Hi all, author of the code here, just wanted to respond to some good points jmarsh has raised.
TLDR: I'm in favor of a "1.5" Approach that combines a single mmap region with write protect toggling. I started this experiment because I wanted DOSBox Staging dynrec running on my M1 MacBook Pro that I've had since December.
I like Approach 1 because of the simplicity, along with the relative portability of a single mmap using MAP_ANON | MAP_PRIVATE (| MAP_JIT for Apple).
With regards to the 2016 presentation mentioned, a few things are new in the Apple ecosystem in the last several years:
- macOS Mojave shipped with the optional Hardened Runtime in 2018.
- macOS Big Sur shipped with per-thread write protect calls (pthread_jit_write_protect_np) in 2020.
- Apple Silicon hardware shipped in 2020.
Apple's recommended solution for security in 2021 seems to include the above mentioned components: enable the Hardened Runtime, enable the JIT Entitlement, and use per-thread write protect toggling to help reduce the attack surface.
And, I reasoned, if it's going to toggle, it might as well just have a single mapping, and not have to deal with the fiddly issues pointed out for dual mappings, not to mention the potential security issues with having an entire mapped region writeable for the whole process.

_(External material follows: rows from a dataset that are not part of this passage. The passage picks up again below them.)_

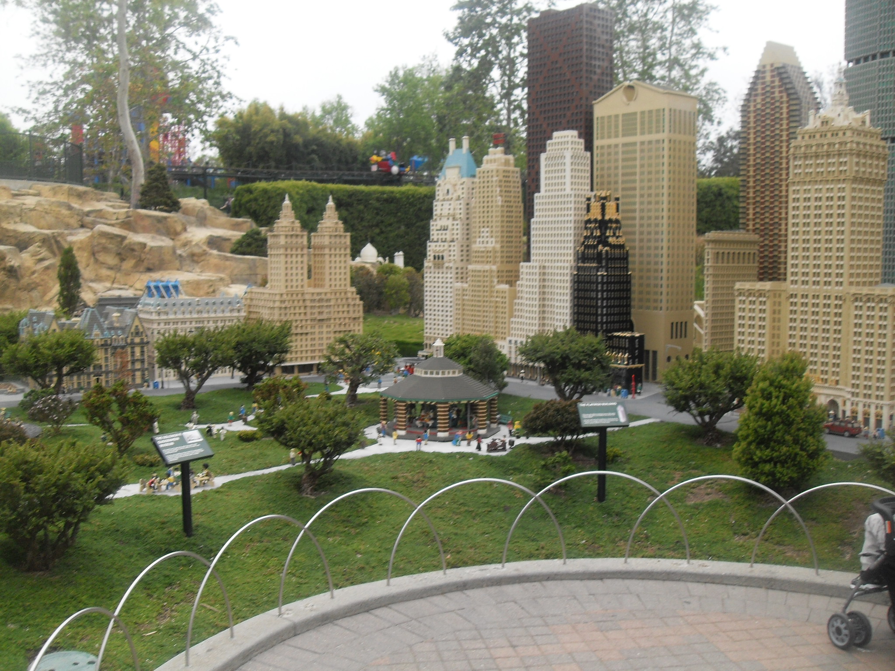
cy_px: 336
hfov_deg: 50.1
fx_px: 957
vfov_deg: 38.7
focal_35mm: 37
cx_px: 448
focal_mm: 6.3
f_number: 8.9
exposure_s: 1/45
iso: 80
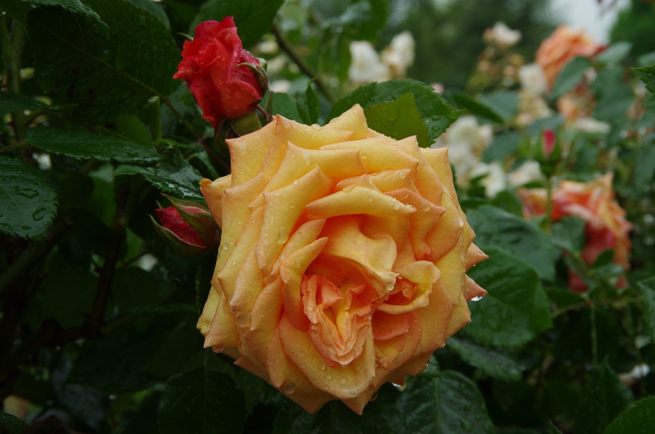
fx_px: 1443
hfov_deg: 25.6
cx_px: 328
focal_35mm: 80
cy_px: 217
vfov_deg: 17.1
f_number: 11
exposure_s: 1/125
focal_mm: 53
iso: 200
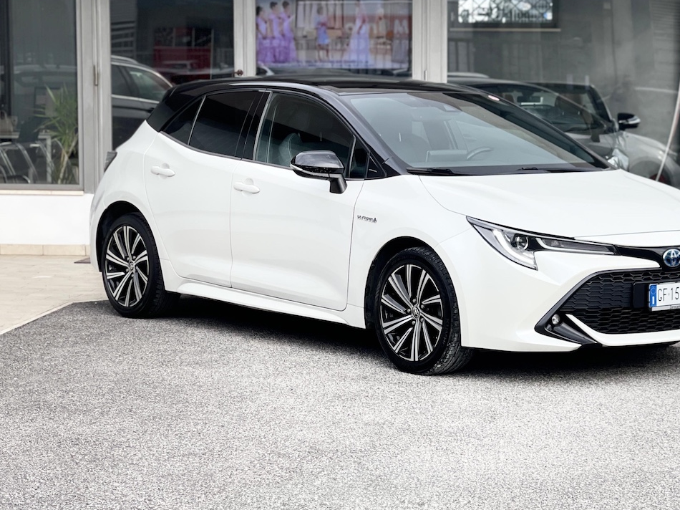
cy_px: 210
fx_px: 1650
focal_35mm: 84
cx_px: 412
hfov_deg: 23.2
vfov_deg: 17.5
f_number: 2.2
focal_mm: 7.5
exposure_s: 1/363
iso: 32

After looking around at some other projects that do codegen, I found that the toggling approach is common:
- OpenJDK approved this approach for the HotSpot VM JIT: https://github.com/openjdk/jdk/pull/2200
- Steel Bank Common LISP: https://github.com/sbcl/sbcl/search?q=pthread … rite_protect_np
- qemu: https://github.com/qemu/qemu/search?q=pthread … rite_protect_np
So it looks like there's a decent precedent for the toggling approach. It also worked with a quick test on Fedora 33 arm64 with SELinux enabled by using an mprotect in place of the pthread_jit_write_protect_np.
In summary, I came to the same conclusion as the author of the OpenJDK PR:
"It's implemented with pthread_jit_write_protect_np provided by Apple... This approach of managing W^X mode turned out to be simple and efficient enough."
Thanks for taking the time to discuss.